Oraciones al Ángel de la Guarda
La más popular oración al Ángel de la Guarda fue compuesta por el Papa Pío VI, en 1796:
Santo Ángel del Señor, mi celoso protector, ya que a ti me confió la piedad divina, siempre rígeme, guárdame, gobiérname e ilumíname. Amén.

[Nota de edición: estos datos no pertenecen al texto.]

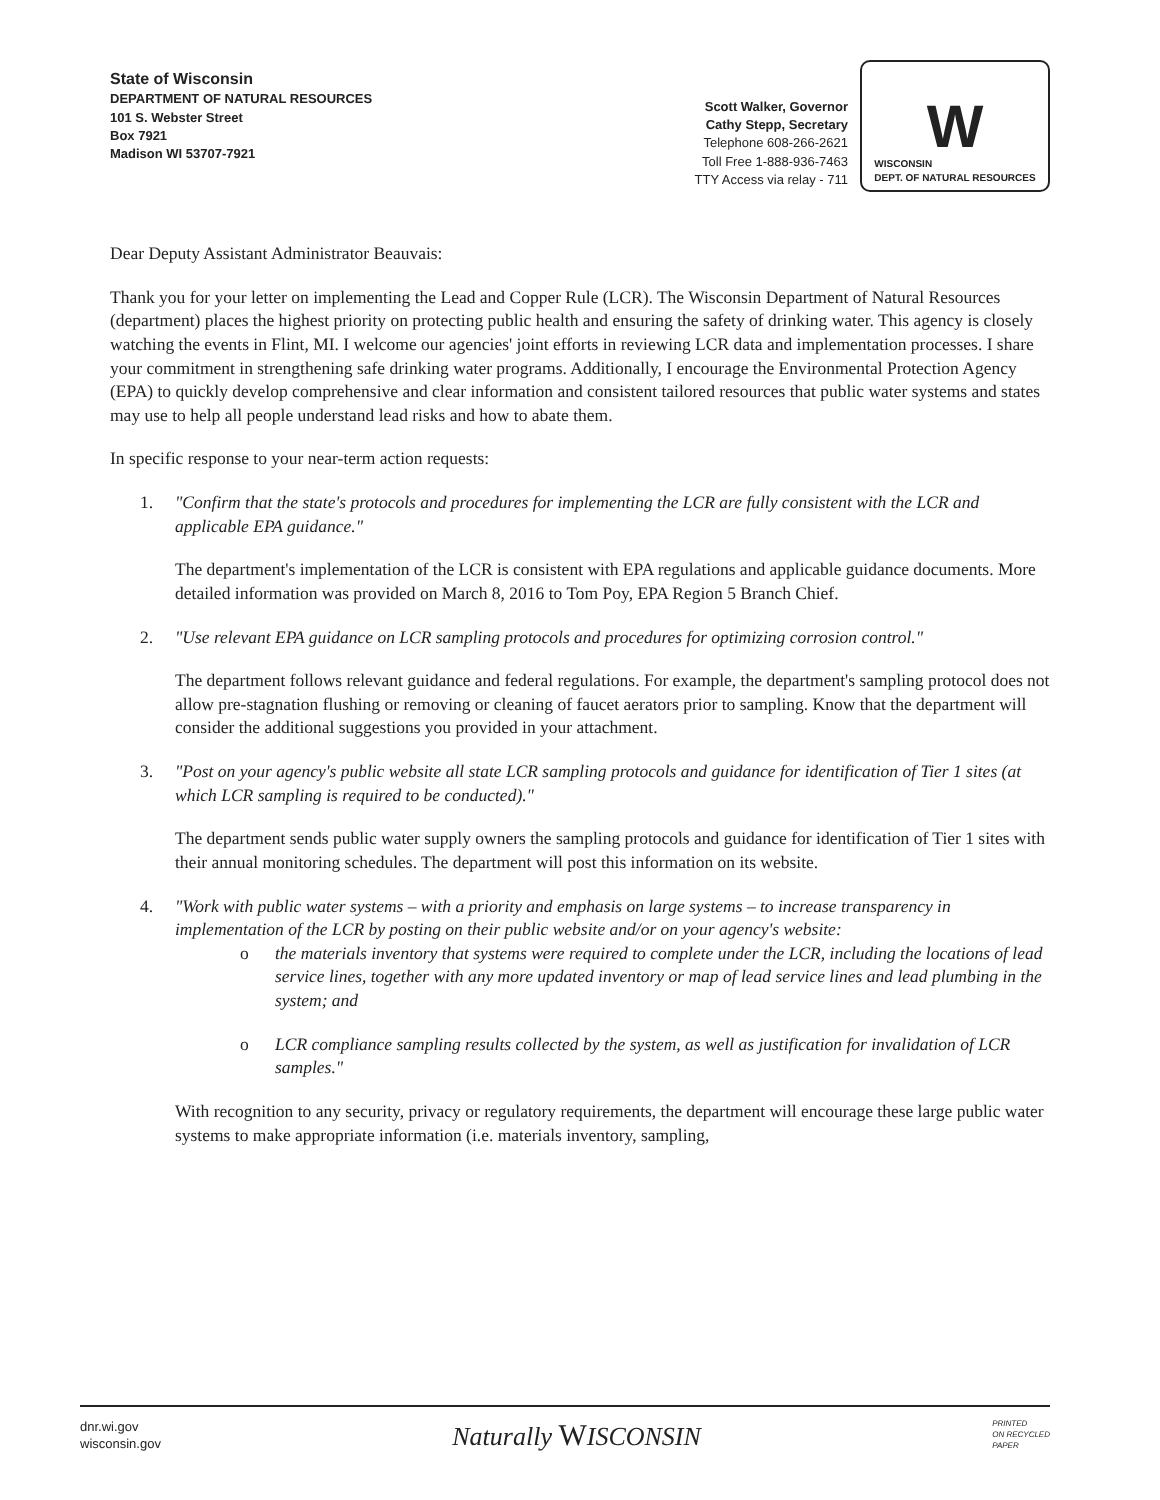State of Wisconsin
DEPARTMENT OF NATURAL RESOURCES
101 S. Webster Street
Box 7921
Madison WI 53707-7921
Scott Walker, Governor
Cathy Stepp, Secretary
Telephone 608-266-2621
Toll Free 1-888-936-7463
TTY Access via relay - 711
W
WISCONSIN
DEPT. OF NATURAL RESOURCES
Dear Deputy Assistant Administrator Beauvais:
Thank you for your letter on implementing the Lead and Copper Rule (LCR). The Wisconsin Department of Natural Resources (department) places the highest priority on protecting public health and ensuring the safety of drinking water. This agency is closely watching the events in Flint, MI. I welcome our agencies' joint efforts in reviewing LCR data and implementation processes. I share your commitment in strengthening safe drinking water programs. Additionally, I encourage the Environmental Protection Agency (EPA) to quickly develop comprehensive and clear information and consistent tailored resources that public water systems and states may use to help all people understand lead risks and how to abate them.
In specific response to your near-term action requests:
1. "Confirm that the state's protocols and procedures for implementing the LCR are fully consistent with the LCR and applicable EPA guidance."
The department's implementation of the LCR is consistent with EPA regulations and applicable guidance documents. More detailed information was provided on March 8, 2016 to Tom Poy, EPA Region 5 Branch Chief.
2. "Use relevant EPA guidance on LCR sampling protocols and procedures for optimizing corrosion control."
The department follows relevant guidance and federal regulations. For example, the department's sampling protocol does not allow pre-stagnation flushing or removing or cleaning of faucet aerators prior to sampling. Know that the department will consider the additional suggestions you provided in your attachment.
3. "Post on your agency's public website all state LCR sampling protocols and guidance for identification of Tier 1 sites (at which LCR sampling is required to be conducted)."
The department sends public water supply owners the sampling protocols and guidance for identification of Tier 1 sites with their annual monitoring schedules. The department will post this information on its website.
4. "Work with public water systems – with a priority and emphasis on large systems – to increase transparency in implementation of the LCR by posting on their public website and/or on your agency's website:
o the materials inventory that systems were required to complete under the LCR, including the locations of lead service lines, together with any more updated inventory or map of lead service lines and lead plumbing in the system; and
o LCR compliance sampling results collected by the system, as well as justification for invalidation of LCR samples."
With recognition to any security, privacy or regulatory requirements, the department will encourage these large public water systems to make appropriate information (i.e. materials inventory, sampling,
dnr.wi.gov
wisconsin.gov
Naturally WISCONSIN
PRINTED
ON RECYCLED
PAPER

Existen muchas otras oraciones, inspiradoras de sentimientos de piedad hacia esa criatura espiritual, tan íntima de nuestra vida en el día a día. Una de ellas, de autoría de San Anselmo, Arzobispo de Cantuaria, es especialmente bella:
Oh Espíritu angélico, a cuyos próvidos cuidados me entregó Dios Nuestro Señor, os ruego que siempre queráis guardarme, protegerme, asistirme y defenderme de todo asalto del demonio, ya sea yo esté despierto, o dormido. ¡Sí, asísteme noche y día, a toda hora y todo momento! Permanece siempre a mi lado, donde quiera que yo me encuentre. Llevad para lejos de mí todas las tentaciones de Satanás.
Y, del misericordiosísimo Juez y Señor Nuestro, que os constituyó mi guarda y a vosotros me confió, obteniéndome por vuestra intercesión la gracia, que de todo desmerecen mis actos, de permanecer inmune de toda culpa en mi vida. Y si por infelicidad yo me encamino en la estrada del vicio, haced todo para reconducirme, por la senda de la virtud, a mi Divino Redentor. Cuando me vieres oprimido por el peso de las angustias, hacedme experimentar la ayuda de Dios Omnipotente. Os pido también que me reveléis, si esto es posible, el término de mis días, y no permitáis que mi alma, cuando se desprenda del cuerpo, sea aterrorizada por los espíritus malignos, o venga a ser objeto de escarnio para ellos, o de ellos sea presa desesperada. No, no me abandonáis jamás, hasta que me hayáis conducido al Cielo, para gozar de la vista de mi Creador y ser eternamente feliz en compañía de todos los Santos. Me sea dado alcanzar esa felicidad, por medio de vuestra asistencia y por los merecimientos de Nuestro Señor Jesucristo.